Global companies may prefer to keep foreign factories operating at full capacity with foreign workers. With a territorial system, these companies would only owe foreign country taxes, which may be competitive with the U.S. after a corporate tax cut. As a result, companies may move out of high-tax locations, either back to the U.S. or other low-tax countries.
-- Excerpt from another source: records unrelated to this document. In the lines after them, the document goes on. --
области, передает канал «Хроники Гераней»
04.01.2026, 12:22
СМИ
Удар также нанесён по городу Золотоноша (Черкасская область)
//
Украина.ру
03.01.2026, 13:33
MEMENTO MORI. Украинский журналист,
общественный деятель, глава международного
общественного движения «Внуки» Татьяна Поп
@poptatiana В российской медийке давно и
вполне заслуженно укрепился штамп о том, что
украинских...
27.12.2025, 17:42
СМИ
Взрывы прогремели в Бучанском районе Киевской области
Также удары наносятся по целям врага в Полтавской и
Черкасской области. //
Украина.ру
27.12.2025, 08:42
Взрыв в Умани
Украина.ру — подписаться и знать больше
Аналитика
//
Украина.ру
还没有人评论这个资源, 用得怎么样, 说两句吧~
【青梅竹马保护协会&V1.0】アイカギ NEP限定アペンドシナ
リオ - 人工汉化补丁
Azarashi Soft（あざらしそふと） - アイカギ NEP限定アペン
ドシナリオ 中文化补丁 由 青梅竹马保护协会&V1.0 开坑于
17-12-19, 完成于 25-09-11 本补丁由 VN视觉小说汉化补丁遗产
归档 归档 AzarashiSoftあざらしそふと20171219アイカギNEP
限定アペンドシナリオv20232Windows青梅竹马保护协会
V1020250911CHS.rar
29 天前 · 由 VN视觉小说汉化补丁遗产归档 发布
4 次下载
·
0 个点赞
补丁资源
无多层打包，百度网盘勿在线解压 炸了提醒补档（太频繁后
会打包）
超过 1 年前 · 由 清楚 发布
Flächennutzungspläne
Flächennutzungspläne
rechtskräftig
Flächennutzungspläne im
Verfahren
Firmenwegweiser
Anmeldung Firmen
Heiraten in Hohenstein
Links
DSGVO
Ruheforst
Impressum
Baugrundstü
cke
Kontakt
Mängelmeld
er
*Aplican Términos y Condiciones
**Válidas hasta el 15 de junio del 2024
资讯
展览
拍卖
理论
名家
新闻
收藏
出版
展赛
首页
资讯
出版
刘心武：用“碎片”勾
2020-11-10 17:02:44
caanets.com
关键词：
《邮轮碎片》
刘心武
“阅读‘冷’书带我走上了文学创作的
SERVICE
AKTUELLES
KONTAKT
Corporate tax reform may encourage businesses to build new highly automated factories in the U.S. rather than invest in automation offshore where there is a risk of nationalization or geopolitical interference. America is an ideal place for automation with low energy prices used for running robots and other equipment. Businesses won’t want old factories they abandoned decades ago. There will be plenty of construction jobs building these automated facilities and some jobs to operate them.

Tax reform should include a payroll tax cut
Employees are subject to payroll taxes, whereas robots are not. Payroll taxes include a 12.4% social security tax, applied to wages up to the social security base ($127,200 for 2017) and a 2.9% Medicare tax without a base or limit. Payroll taxes also include federal and state unemployment insurance and state workmen’s compensation costs. The IRS raised the social security base by 7.3% for 2017, and it will likely increase it again for 2018. It’s an unpublicized tax increase falling heavily on middle-income taxpayers. Employees and employers split the costs of social security and Medicare taxes, giving companies another reason to consider robots instead.

In my October 2015 blog post “Human Jobs Under Attack By Tax Code Favoring Robots Over People,” I suggested Congress consider a payroll tax cut and transfer some of that burden paying payroll taxes to companies using robots. I also suggested a human jobs depletion allowance similar to the depletion allowance on energy resources. With full expensing, Congress may repeal the depletion allowance.

Front load employment deductions
Perhaps Congress can allow a business to deduct several years of wages in the initial year of job creation to front load the deduction and put it on par with investment in robots with full expensing.

My ideas can level the playing field between job creation and robots. The transfer payment of payroll taxes ensures that workers can also benefit from robots, not just business founders, shareholders, management and the government who collects taxes on profits.

Republicans face a tough battle selling tax reform to the American people. I hope Congress considers my ideas, which can help sway the middle class.